Miss Information – Water in the Fuel Tank: Trump Cuts Taxes, Economy Sputters
By Judy Gordon, DPSC Secretary
Republicans promised the 2017 Tax Cut and Jobs Act (TCJA) would pay for itself by stimulating economic growth. They argued that federal tax revenues would rise because of higher wages, increased investment, and higher corporate profits. These higher tax revenues would offset the act’s tax cuts.
Were the tax cuts “rocket fuel” for the economy as Trump promised? Not even close.
A joint study by the Center for Popular Democracy and the Economic Policy Institute found that two years after enactment of the TCJA, “. . . President Trump’s tax bill did not increase wages for working people, failed to spur business investments, decreased corporate tax revenues, and boosted stock buybacks in its wake.”
While wage growth accelerated in 2018, it was driven by economic factors other than the tax cuts. Wage growth subsequently leveled off and then decelerated in 2019.

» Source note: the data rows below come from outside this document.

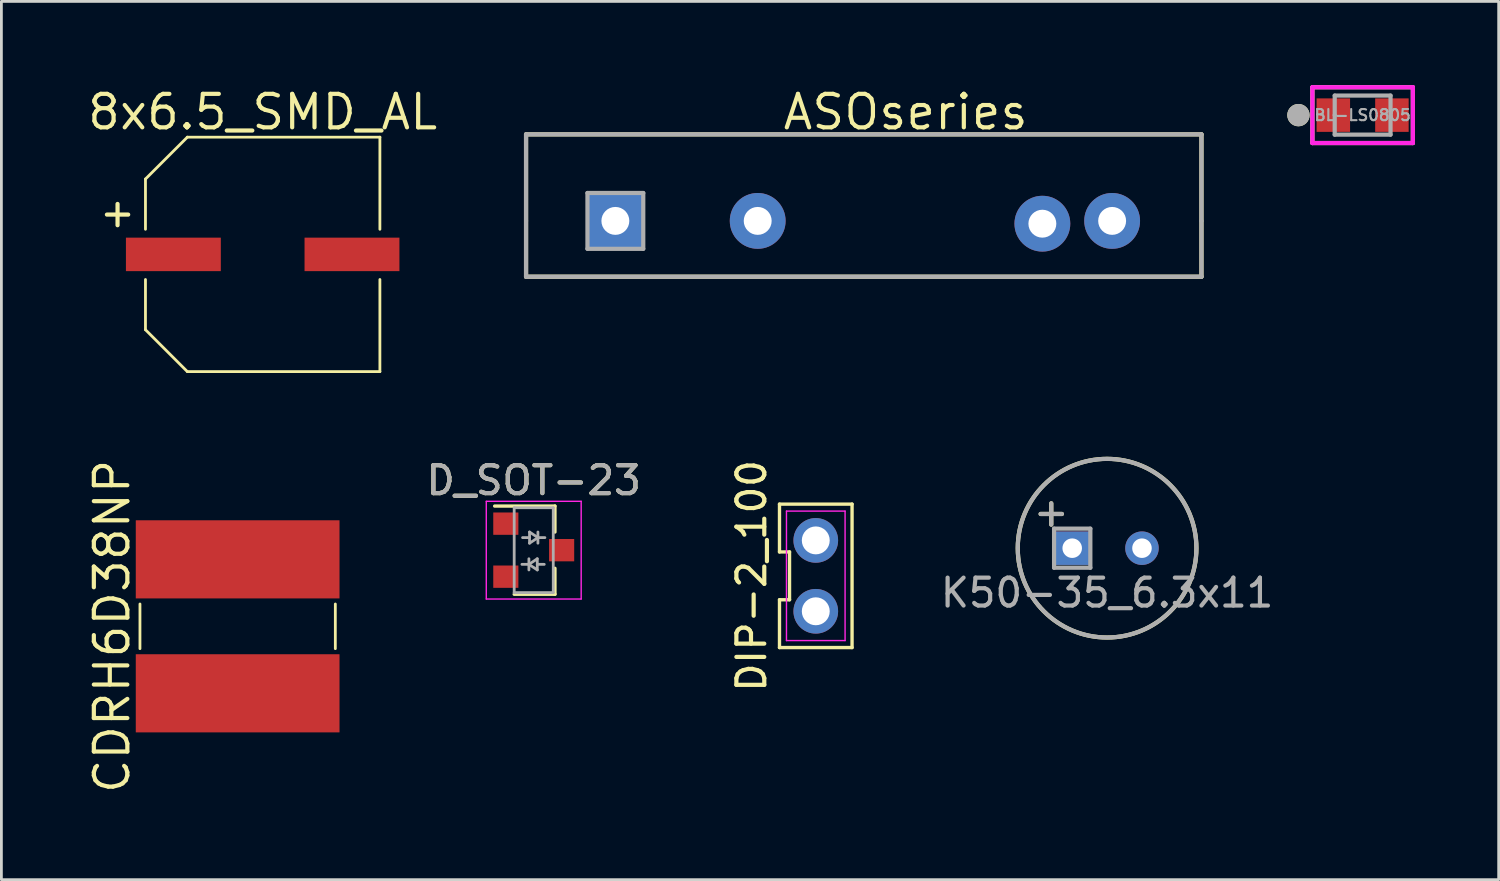
<source format=kicad_pcb>
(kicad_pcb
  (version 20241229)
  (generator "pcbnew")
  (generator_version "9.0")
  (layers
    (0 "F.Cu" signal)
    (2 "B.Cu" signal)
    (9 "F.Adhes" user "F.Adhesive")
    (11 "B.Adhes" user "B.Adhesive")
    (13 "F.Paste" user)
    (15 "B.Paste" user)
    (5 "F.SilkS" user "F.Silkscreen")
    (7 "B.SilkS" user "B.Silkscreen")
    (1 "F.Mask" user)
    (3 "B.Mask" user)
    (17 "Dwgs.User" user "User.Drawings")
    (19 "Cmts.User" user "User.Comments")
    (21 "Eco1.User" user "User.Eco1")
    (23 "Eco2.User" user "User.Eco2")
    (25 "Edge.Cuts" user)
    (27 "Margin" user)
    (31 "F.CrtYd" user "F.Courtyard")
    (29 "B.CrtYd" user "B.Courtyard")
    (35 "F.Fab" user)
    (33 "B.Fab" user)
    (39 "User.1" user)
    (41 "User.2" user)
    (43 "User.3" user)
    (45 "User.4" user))
  (footprint "BL-LS0805"
    (layer "F.Cu")
    (at 45.774 1.075)
    (property "Reference" "BL-LS0805" (at 0 0 0) (layer "F.Fab") (effects (font (size 0.4 0.4) (thickness 0.075))))
    (attr through_hole)
    (fp_line (start -1.8 -1) (end 1.8 -1) (stroke (width 0.15) (type solid)) (layer "F.SilkS"))
    (fp_line (start -1.8 1) (end -1.8 -1) (stroke (width 0.15) (type solid)) (layer "F.SilkS"))
    (fp_line (start 1.8 -1) (end 1.8 1) (stroke (width 0.15) (type solid)) (layer "F.SilkS"))
    (fp_line (start 1.8 1) (end -1.8 1) (stroke (width 0.15) (type solid)) (layer "F.SilkS"))
    (fp_circle (center -2.3 0) (end -2.1 0) (stroke (width 0.4) (type solid)) (fill no) (layer "F.SilkS"))
    (fp_line (start -1.8 -1) (end 1.8 -1) (stroke (width 0.15) (type solid)) (layer "F.CrtYd"))
    (fp_line (start -1.8 1) (end -1.8 -1) (stroke (width 0.15) (type solid)) (layer "F.CrtYd"))
    (fp_line (start 1.8 -1) (end 1.8 1) (stroke (width 0.15) (type solid)) (layer "F.CrtYd"))
    (fp_line (start 1.8 1) (end -1.8 1) (stroke (width 0.15) (type solid)) (layer "F.CrtYd"))
    (fp_line (start -1 -0.7) (end 1 -0.7) (stroke (width 0.15) (type solid)) (layer "F.Fab"))
    (fp_line (start -1 0) (end -1 -0.7) (stroke (width 0.15) (type solid)) (layer "F.Fab"))
    (fp_line (start -1 0.7) (end -1 0) (stroke (width 0.15) (type solid)) (layer "F.Fab"))
    (fp_line (start 1 -0.7) (end 1 0.7) (stroke (width 0.15) (type solid)) (layer "F.Fab"))
    (fp_line (start 1 0.7) (end -1 0.7) (stroke (width 0.15) (type solid)) (layer "F.Fab"))
    (fp_circle (center -2.3 0) (end -2.1 0) (stroke (width 0.4) (type solid)) (fill no) (layer "F.Fab"))
    (pad "1" smd rect (at -1.05 0) (size 1.2 1.2) (layers "F.Cu" "F.Mask" "F.Paste"))
    (pad "2" smd rect (at 1.05 0) (size 1.2 1.2) (layers "F.Cu" "F.Mask" "F.Paste")))
  (footprint "CDRH6D38NP"
    (layer "F.Cu")
    (at 5.465 19.392)
    (property "Reference" "CDRH6D38NP" (at -4.5 0 90) (layer "F.SilkS") (effects (font (size 1.2 1.2) (thickness 0.15))))
    (attr through_hole)
    (fp_line (start -3.5 -0.8) (end -3.5 0.8) (stroke (width 0.1) (type solid)) (layer "F.SilkS"))
    (fp_line (start 3.5 -0.8) (end 3.5 0.8) (stroke (width 0.1) (type solid)) (layer "F.SilkS"))
    (pad "1" smd rect (at 0 2.4) (size 7.3 2.8) (layers "F.Cu" "F.Mask" "F.Paste"))
    (pad "2" smd rect (at 0 -2.4) (size 7.3 2.8) (layers "F.Cu" "F.Mask" "F.Paste")))
  (footprint "8x6.5_SMD_AL"
    (layer "F.Cu")
    (at 6.362 6.065)
    (property "Reference" "8x6.5_SMD_AL" (at 0 -5.1 0) (layer "F.SilkS") (effects (font (size 1.2 1.2) (thickness 0.15))))
    (attr through_hole)
    (fp_line (start -4.2 -2.7) (end -4.2 -0.9) (stroke (width 0.1) (type solid)) (layer "F.SilkS"))
    (fp_line (start -4.2 -2.7) (end -2.7 -4.2) (stroke (width 0.1) (type solid)) (layer "F.SilkS"))
    (fp_line (start -4.2 0.9) (end -4.2 2.7) (stroke (width 0.1) (type solid)) (layer "F.SilkS"))
    (fp_line (start -2.7 4.2) (end -4.2 2.7) (stroke (width 0.1) (type solid)) (layer "F.SilkS"))
    (fp_line (start 4.2 -4.2) (end -2.7 -4.2) (stroke (width 0.1) (type solid)) (layer "F.SilkS"))
    (fp_line (start 4.2 -4.2) (end 4.2 -0.9) (stroke (width 0.1) (type solid)) (layer "F.SilkS"))
    (fp_line (start 4.2 0.9) (end 4.2 4.2) (stroke (width 0.1) (type solid)) (layer "F.SilkS"))
    (fp_line (start 4.2 4.2) (end -2.7 4.2) (stroke (width 0.1) (type solid)) (layer "F.SilkS"))
    (fp_text user "+" (at -5.2 -1.5 0) (layer "F.SilkS") (effects (font (size 1 1) (thickness 0.15))))
    (pad "1" smd rect (at -3.2 0) (size 3.4 1.2) (layers "F.Cu" "F.Mask" "F.Paste"))
    (pad "2" smd rect (at 3.2 0) (size 3.4 1.2) (layers "F.Cu" "F.Mask" "F.Paste")))
  (footprint "DIP-2_100"
    (layer "F.Cu")
    (at 26.18 17.583)
    (property "Reference" "DIP-2_100" (at -2.3 0 90) (layer "F.SilkS") (effects (font (size 1 1) (thickness 0.15))))
    (attr through_hole)
    (fp_line (start -1.3 -0.857) (end -0.94 -0.857) (stroke (width 0.12) (type solid)) (layer "F.SilkS"))
    (fp_line (start -1.3 0.857) (end -1.3 2.57) (stroke (width 0.12) (type solid)) (layer "F.SilkS"))
    (fp_line (start -1.3 2.57) (end 1.3 2.57) (stroke (width 0.12) (type solid)) (layer "F.SilkS"))
    (fp_line (start -1.3 -2.57) (end -1.3 -0.857) (stroke (width 0.12) (type solid)) (layer "F.SilkS"))
    (fp_line (start -0.94 -0.857) (end -0.94 0.857) (stroke (width 0.12) (type solid)) (layer "F.SilkS"))
    (fp_line (start -0.94 0.857) (end -1.3 0.857) (stroke (width 0.12) (type solid)) (layer "F.SilkS"))
    (fp_line (start 1.3 2.57) (end 1.3 -2.57) (stroke (width 0.12) (type solid)) (layer "F.SilkS"))
    (fp_line (start 1.3 -2.57) (end -1.3 -2.57) (stroke (width 0.12) (type solid)) (layer "F.SilkS"))
    (fp_line (start -1.05 -2.32) (end 1.05 -2.32) (stroke (width 0.05) (type solid)) (layer "F.CrtYd"))
    (fp_line (start -1.05 2.32) (end -1.05 -2.32) (stroke (width 0.05) (type solid)) (layer "F.CrtYd"))
    (fp_line (start 1.05 -2.32) (end 1.05 2.32) (stroke (width 0.05) (type solid)) (layer "F.CrtYd"))
    (fp_line (start 1.05 2.32) (end -1.05 2.32) (stroke (width 0.05) (type solid)) (layer "F.CrtYd"))
    (pad "1" thru_hole circle (at 0 1.27) (size 1.6 1.6) (drill 1) (layers "*.Cu" "*.Mask"))
    (pad "2" thru_hole circle (at 0 -1.27) (size 1.6 1.6) (drill 1) (layers "*.Cu" "*.Mask")))
  (footprint "ASOseries"
    (layer "F.Cu")
    (at 18.999 4.865)
    (property "Reference" "ASOseries" (at 10.4 -3.9 0) (layer "F.SilkS") (effects (font (size 1.2 1.2) (thickness 0.15))))
    (attr through_hole)
    (fp_line (start -3.2 -3.1) (end -3.2 2) (stroke (width 0.15) (type solid)) (layer "F.SilkS"))
    (fp_line (start -3.2 2) (end 21 2) (stroke (width 0.15) (type solid)) (layer "F.SilkS"))
    (fp_line (start 21 -3.1) (end -3.2 -3.1) (stroke (width 0.15) (type solid)) (layer "F.SilkS"))
    (fp_line (start 21 2) (end 21 -3.1) (stroke (width 0.15) (type solid)) (layer "F.SilkS"))
    (fp_line (start -3.2 0) (end -3.2 -3.1) (stroke (width 0.15) (type solid)) (layer "F.Fab"))
    (fp_line (start -3.2 0) (end -3.2 2) (stroke (width 0.15) (type solid)) (layer "F.Fab"))
    (fp_line (start -3.2 2) (end 21 2) (stroke (width 0.15) (type solid)) (layer "F.Fab"))
    (fp_line (start -1 -1) (end 1 -1) (stroke (width 0.15) (type solid)) (layer "F.Fab"))
    (fp_line (start -1 1) (end -1 -1) (stroke (width 0.15) (type solid)) (layer "F.Fab"))
    (fp_line (start 1 -1) (end 1 1) (stroke (width 0.15) (type solid)) (layer "F.Fab"))
    (fp_line (start 1 1) (end -1 1) (stroke (width 0.15) (type solid)) (layer "F.Fab"))
    (fp_line (start 21 -3.1) (end -3.2 -3.1) (stroke (width 0.15) (type solid)) (layer "F.Fab"))
    (fp_line (start 21 0) (end 21 -3.1) (stroke (width 0.15) (type solid)) (layer "F.Fab"))
    (fp_line (start 21 0) (end 21 2) (stroke (width 0.15) (type solid)) (layer "F.Fab"))
    (pad "1" thru_hole rect (at 0 0) (size 2 2) (drill 1) (layers "*.Cu" "*.Mask"))
    (pad "2" thru_hole circle (at 5.1 0) (size 2 2) (drill 1) (layers "*.Cu" "*.Mask"))
    (pad "3" thru_hole circle (at 15.3 0.1) (size 2 2) (drill 1) (layers "*.Cu" "*.Mask"))
    (pad "4" thru_hole circle (at 17.8 0) (size 2 2) (drill 1) (layers "*.Cu" "*.Mask")))
  (footprint "D_SOT-23"
    (layer "F.Cu")
    (at 16.074 16.663)
    (property "Reference" "D_SOT-23" (at 0 -2.5 0) (layer "F.SilkS") (effects (font (size 1 1) (thickness 0.15))))
    (attr smd)
    (fp_line (start 0.76 -1.58) (end -1.4 -1.58) (stroke (width 0.12) (type solid)) (layer "F.SilkS"))
    (fp_line (start 0.76 -1.58) (end 0.76 -0.65) (stroke (width 0.12) (type solid)) (layer "F.SilkS"))
    (fp_line (start 0.76 1.58) (end -0.7 1.58) (stroke (width 0.12) (type solid)) (layer "F.SilkS"))
    (fp_line (start 0.76 1.58) (end 0.76 0.65) (stroke (width 0.12) (type solid)) (layer "F.SilkS"))
    (fp_line (start -1.7 -1.75) (end 1.7 -1.75) (stroke (width 0.05) (type solid)) (layer "F.CrtYd"))
    (fp_line (start -1.7 1.75) (end -1.7 -1.75) (stroke (width 0.05) (type solid)) (layer "F.CrtYd"))
    (fp_line (start 1.7 -1.75) (end 1.7 1.75) (stroke (width 0.05) (type solid)) (layer "F.CrtYd"))
    (fp_line (start 1.7 1.75) (end -1.7 1.75) (stroke (width 0.05) (type solid)) (layer "F.CrtYd"))
    (fp_line (start -0.7 -1.52) (end -0.7 1.52) (stroke (width 0.1) (type solid)) (layer "F.Fab"))
    (fp_line (start -0.7 -1.52) (end 0.7 -1.52) (stroke (width 0.1) (type solid)) (layer "F.Fab"))
    (fp_line (start -0.7 1.52) (end 0.7 1.52) (stroke (width 0.1) (type solid)) (layer "F.Fab"))
    (fp_line (start -0.173 0.508) (end -0.423 0.508) (stroke (width 0.1) (type solid)) (layer "F.Fab"))
    (fp_line (start -0.173 0.508) (end 0.127 0.708) (stroke (width 0.1) (type solid)) (layer "F.Fab"))
    (fp_line (start -0.173 0.708) (end -0.173 0.308) (stroke (width 0.1) (type solid)) (layer "F.Fab"))
    (fp_line (start -0.15 -0.65) (end -0.15 -0.25) (stroke (width 0.1) (type solid)) (layer "F.Fab"))
    (fp_line (start -0.15 -0.45) (end -0.4 -0.45) (stroke (width 0.1) (type solid)) (layer "F.Fab"))
    (fp_line (start -0.15 -0.25) (end 0.15 -0.45) (stroke (width 0.1) (type solid)) (layer "F.Fab"))
    (fp_line (start 0.127 0.308) (end -0.173 0.508) (stroke (width 0.1) (type solid)) (layer "F.Fab"))
    (fp_line (start 0.127 0.508) (end 0.377 0.508) (stroke (width 0.1) (type solid)) (layer "F.Fab"))
    (fp_line (start 0.127 0.708) (end 0.127 0.308) (stroke (width 0.1) (type solid)) (layer "F.Fab"))
    (fp_line (start 0.15 -0.65) (end 0.15 -0.25) (stroke (width 0.1) (type solid)) (layer "F.Fab"))
    (fp_line (start 0.15 -0.45) (end -0.15 -0.65) (stroke (width 0.1) (type solid)) (layer "F.Fab"))
    (fp_line (start 0.15 -0.45) (end 0.4 -0.45) (stroke (width 0.1) (type solid)) (layer "F.Fab"))
    (fp_line (start 0.7 -1.52) (end 0.7 1.52) (stroke (width 0.1) (type solid)) (layer "F.Fab"))
    (fp_text user "${REFERENCE}" (at 0 -2.5 0) (layer "F.Fab") (effects (font (size 1 1) (thickness 0.15))))
    (pad "1" smd rect (at -1 -0.95) (size 0.9 0.8) (layers "F.Cu" "F.Mask" "F.Paste"))
    (pad "2" smd rect (at -1 0.95) (size 0.9 0.8) (layers "F.Cu" "F.Mask" "F.Paste"))
    (pad "3" smd rect (at 1 0) (size 0.9 0.8) (layers "F.Cu" "F.Mask" "F.Paste")))
  (footprint "K50-35_6.3x11"
    (layer "F.Cu")
    (at 36.618 16.592)
    (property "Reference" "K50-35_6.3x11" (at 0 1.6 0) (layer "F.Fab") (effects (font (size 1 1) (thickness 0.15))))
    (attr through_hole)
    (fp_circle (center 0 0) (end 3.2 0.1) (stroke (width 0.15) (type solid)) (fill no) (layer "F.SilkS"))
    (fp_line (start -1.9 -0.7) (end -0.6 -0.7) (stroke (width 0.15) (type solid)) (layer "F.Fab"))
    (fp_line (start -1.9 0.7) (end -1.9 -0.7) (stroke (width 0.15) (type solid)) (layer "F.Fab"))
    (fp_line (start -0.6 -0.7) (end -0.6 0.7) (stroke (width 0.15) (type solid)) (layer "F.Fab"))
    (fp_line (start -0.6 0.7) (end -1.9 0.7) (stroke (width 0.15) (type solid)) (layer "F.Fab"))
    (fp_circle (center 0 0) (end 3.2 0) (stroke (width 0.15) (type solid)) (fill no) (layer "F.Fab"))
    (fp_text user "+" (at -2 -1.3 0) (layer "F.SilkS") (effects (font (size 1 1) (thickness 0.15))))
    (fp_text user "+" (at -2 -1.3 0) (layer "F.Fab") (effects (font (size 1 1) (thickness 0.15))))
    (pad "1" thru_hole rect (at -1.25 0) (size 1.2 1.2) (drill 0.7) (layers "*.Cu" "*.Mask"))
    (pad "2" thru_hole circle (at 1.25 0) (size 1.2 1.2) (drill 0.7) (layers "*.Cu" "*.Mask")))
  (gr_rect
    (start -3 -3)
    (end 50.649 28.468)
    (stroke (width 0.1) (type default))
    (fill no)
    (layer "Edge.Cuts")))
</source>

Investment increased in 2018, but, again, for reasons not attributable to the tax cuts. Investment declined the following year.
Rather than the tax cuts paying for themselves, 2019 saw the lowest corporate tax revenues as a percentage of GDP in the past 50 years excluding periods of recession.
The act also encouraged companies to repatriate funds previously held overseas. But rather than putting these funds toward wages and investment, companies indulged in massive stock buybacks, further enriching corporate executives and shareholders at the expense of increased wages and benefits for workers.
Republicans and, unfortunately, some Democrats now object to raising the corporate tax rate to fund President Biden’s proposed infrastructure plan. Given the failure of the Trump tax cut to improve the economy, this objection underscores the obvious: the tax reductions were nothing more than a massive gift to the rich, not a method for boosting the economy or helping working people.